This book was published in 2003. This book explores an important issue within the free will debate: the relation between free will and moral responsibility. In his seminal article "Alternate Possibilities and Moral Responsibility", Harry Frankfurt launched a vigorous attack on the standard conception of that relation, questioning the claim that a person is morally responsible for what she has done only if she could have done otherwise. Since then, Frankfurt's thesis has been at the center of philosophical discussions on free will and moral responsibility. "Moral Responsibility and Alternative Possibilities", edited by David Widerker and Michael McKenna, draws together the most recent work on Frankfurt's thesis by leading theorists in the area of free will and responsibility.
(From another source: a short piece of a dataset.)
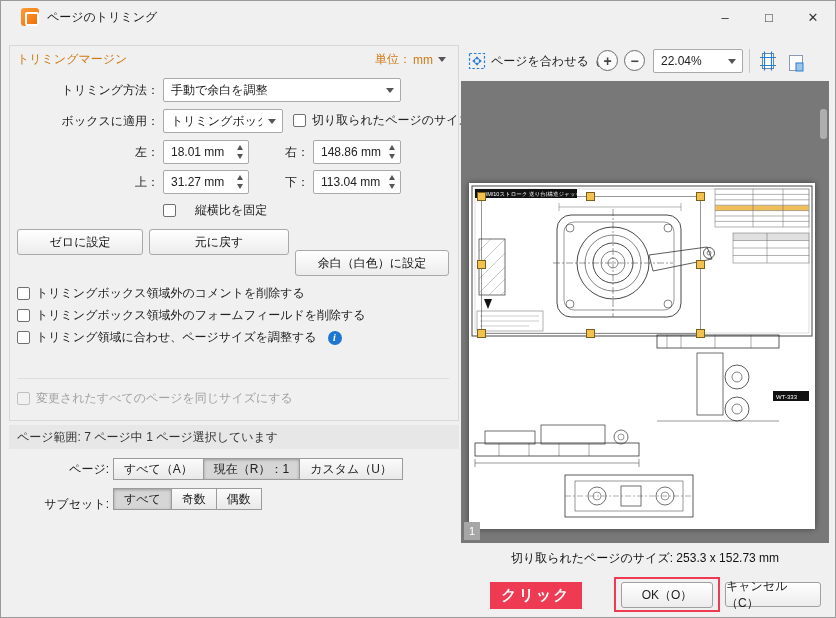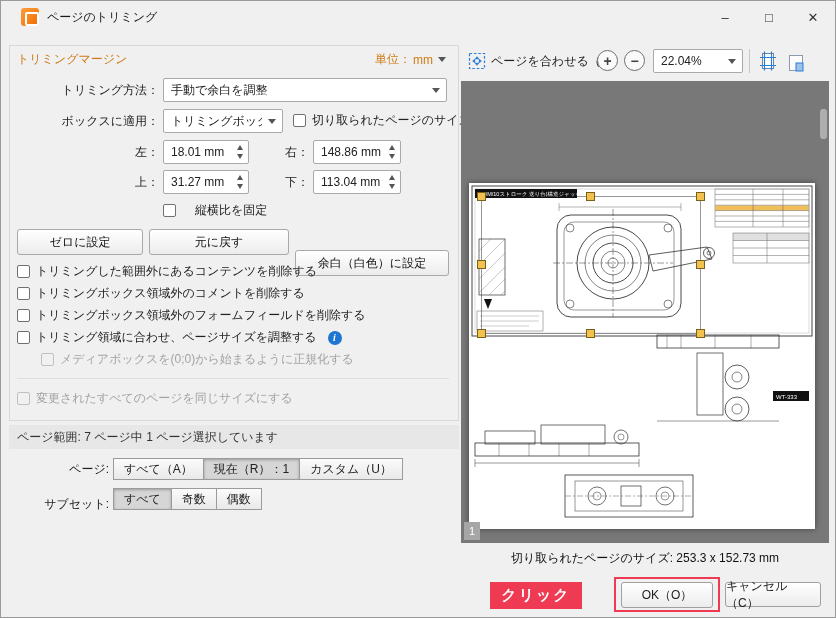"手動で余白を調整" div.combo { width: 284px -> 238px }
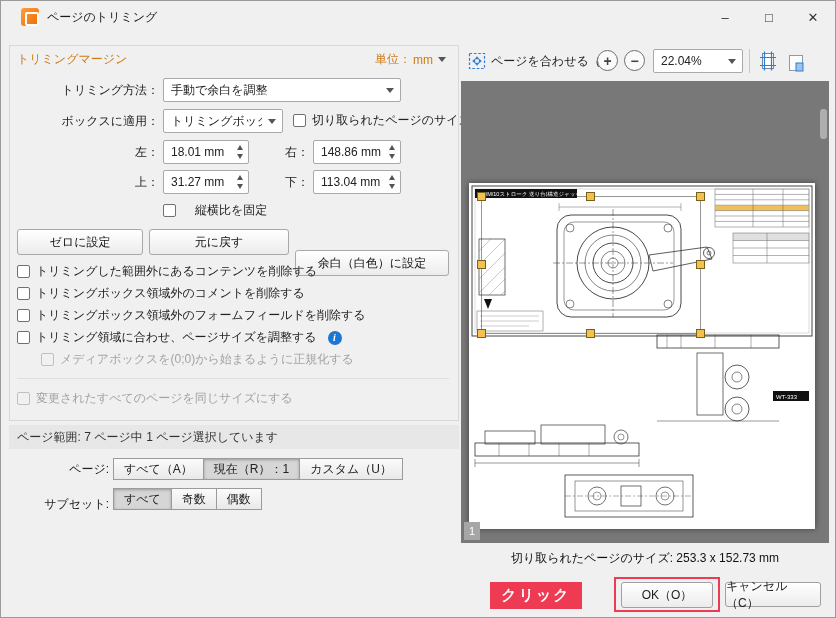"トリミングした範囲外にあるコンテンツを削除する" div.check { html: <div> <span></span> <span>トリミングした範囲外にあるコンテンツを削除する</span> </div> -> none }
As the majority of the essays appear here for the first time, "Moral Responsibility and Alternative Possibilities" offers the newest developments in this important debate.
Table of Contents
Introduction, Michael McKenna and David Widerker; Alternate possibilities and moral responsibility, Harry Frankfurt; Responsibility and alternative possibilities, John Martin Fischer; Blameworthiness and Frankfurt's argument against the principle of alternative possibilities, David Widerker; In defense of alternative possibilities: why I don't find Frankfurt's argument convincing, Carl Ginet; Responsibility, indeterminism and Frankfurt-style cases: a reply to Mele and Robb, Robert Kane; Classical compatibilism: not dead yet, Bernard Berofksy; BBs, magnets, and seesaws: the metaphysics of Frankfurt-style cases, Alfred R. Mele and David Robb; Moral responsibility without alternative possibilities, Eleonore Stump; Freedom, foreknowledge, and Frankfurt, David Hunt; Source incompatibilism and alternative possibilities, Derk Pereboom; Robustness, control, and the demand for morally significant alternatives: Frankfurt examples with oodles and oodles of alternatives, Michael McKenna; Alternate possibilities and Reid's theory of agent causation, William Rowe; Responsibility and agent causation, John Martin Fischer; Soft libertarianism and flickers of freedom, Alfred Mele; 'Ought' implies 'can', blameworthiness, and the principle of alternate possibilities, David Copp; The moral significance of alternate possibilities, Michael Zimmerman; The selling of Joseph - a Frankfurtian interpretation, Charlotte Katzoff; Some thoughts concerning PAP, Harry Frankfurt.
David Widerker is Professor in the Department of Philosophy, Bar-Ilan University, Israel. Michael McKenna is Professor in the Philosophy and Religion Department at Ithaca College, USA.